Tribunale di Milano – Sezione Prima – Sentenza n. 1647 del 03.03.2023
La cancellazione o rimozione di un contenuto web ritenuto lesivo, a differenza della sua deindicizzazione, implica la sua definitiva eliminazione dall’archivio – sorgente e l’impossibilità, quindi, di reperirla tramite qualsiasi motore di ricerca.
Tali “registri”, infatti, immagazzinano informazioni, ma sono gestiti da singoli utenti o, nel caso in cui contengano pubblicazioni giornalistiche, dalle relative testate online, per cui rispetto ai contenuti immessi negli stessi archivi sorgente il motore di ricerca riveste il ruolo di mero intermediario, non potendo perciò essere ritenuto titolare del potere di rimozione definitiva della pubblicazione.
Con questa recente pronuncia, il Tribunale di Milano interviene efficacemente per individuare, in maniera corretta, il soggetto effettivamente destinatario della eventuale richiesta di cancellazione di una notizia informatica ritenuta lesiva e lo fa, anzitutto, distinguendo questa tipologia di istanza rispetto a quella di deindicizzazione del contenuto stesso.

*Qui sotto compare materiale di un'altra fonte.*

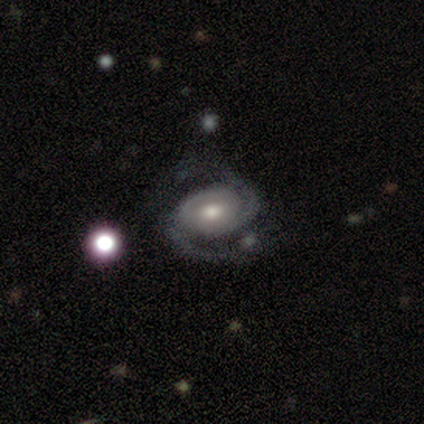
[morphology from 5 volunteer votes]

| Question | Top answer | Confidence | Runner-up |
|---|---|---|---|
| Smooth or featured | featured or disk | 80% | smooth (20%) |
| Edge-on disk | no | 100% | — |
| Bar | weak | 50% | tied: no (50%) |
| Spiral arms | yes | 100% | — |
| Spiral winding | medium | 50% | tight (25%) |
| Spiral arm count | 2 | 75% | 3 (25%) |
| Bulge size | moderate | 100% | — |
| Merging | none | 40% | minor disturbance (20%) |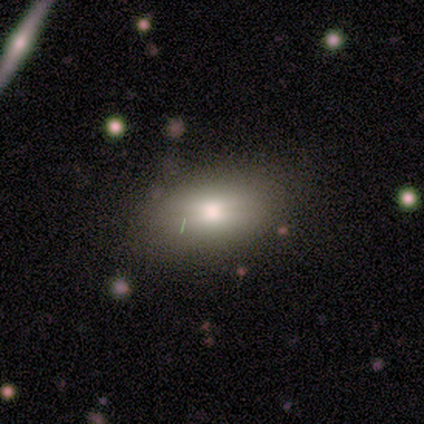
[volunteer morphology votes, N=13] smooth-or-featured: smooth: 69% | featured or disk: 23% | star or artifact: 8%
  how-rounded: in between: 100% | round: 0% | cigar-shaped: 0%
  merging: none: 75% | minor disturbance: 25% | major disturbance: 0% | merger: 0%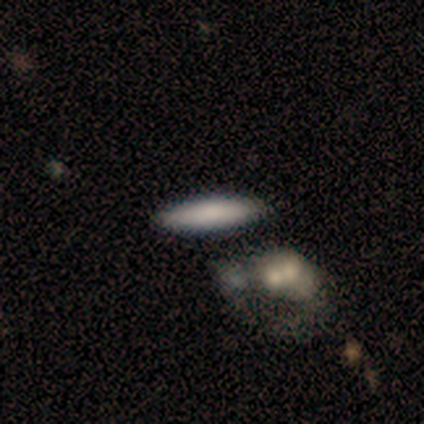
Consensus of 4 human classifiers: Smooth or featured? 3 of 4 (75%) said smooth. How rounded? 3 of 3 (100%) said cigar-shaped. Merging? 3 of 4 (75%) said none.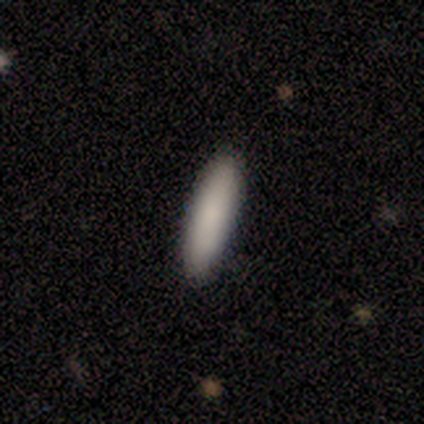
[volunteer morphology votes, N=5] This appears to be a smooth galaxy with no disk features (100%) that is in between round and cigar-shaped (60%). Merging: none (100%).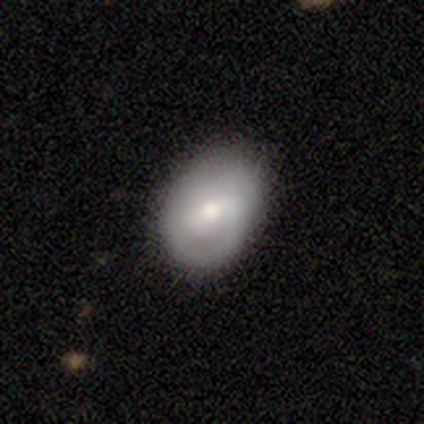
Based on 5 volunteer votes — Smooth or featured? smooth (40%, tied with featured or disk)
How rounded? in between (100%)
Merging? none (75%)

Secondo i Giudici milanesi, infatti, per “deindicizzazione” o “delisting” deve intendersi la differente operazione con cui il gestore di un motore di ricerca sopprima dall’elenco dei risultati che appaiano nel medesimo gli URL che rinviano a specifiche informazioni sul conto del soggetto interessato, con ciò escludendo la possibilità che il nome del medesimo compaia tra i primi esiti proposti dal motore di ricerca a fronte di una interrogazione dello stesso.
In questo modo, quindi, il contenuto oggetto di deindicizzazione rimane presente in rete e continua ad essere raggiungibile, sebbene tramite una ricerca più complessa e più lunga rispetto a quella necessaria a trovare una informazione indicizzata, mentre in caso di sua rimozione l’effetto “distruttivo” del contenuto stesso dalla rete è totale e non più recuperabile.
Il Tribunale, pertanto, precisa come in quest’ultimo caso il motore di ricerca rivesta il ruolo di mero intermediario poiché esso si limita a rendere accessibili sul sito web i dati dei c.d. siti sorgente, assolvendo ad un’attività di mero trasporto delle informazioni, offrendo in tal modo unicamente un sistema automatico di reperimento di dati e informazioni attraverso parole chiave e, quindi, un più agevole accesso agli utenti per la relativa consultazione, senza alcuna titolarità in ordine alla gestione dell’archivio nel quale detti dati ed informazioni sono effettivamente contenuti.
Come possiamo vedere, quindi, non si tratta di una precisazione di poco conto poiché intorno alla diversa qualificazione giuridica del soggetto “manipolatore” o “gestore” dei dati ruota la complessa e delicata problematica della tutela della persona, con tutte le conseguenze a questa connesse in caso di commissione di un reato a mezzo stampa, come ben messo in luce dalla sentenza oggi in commento.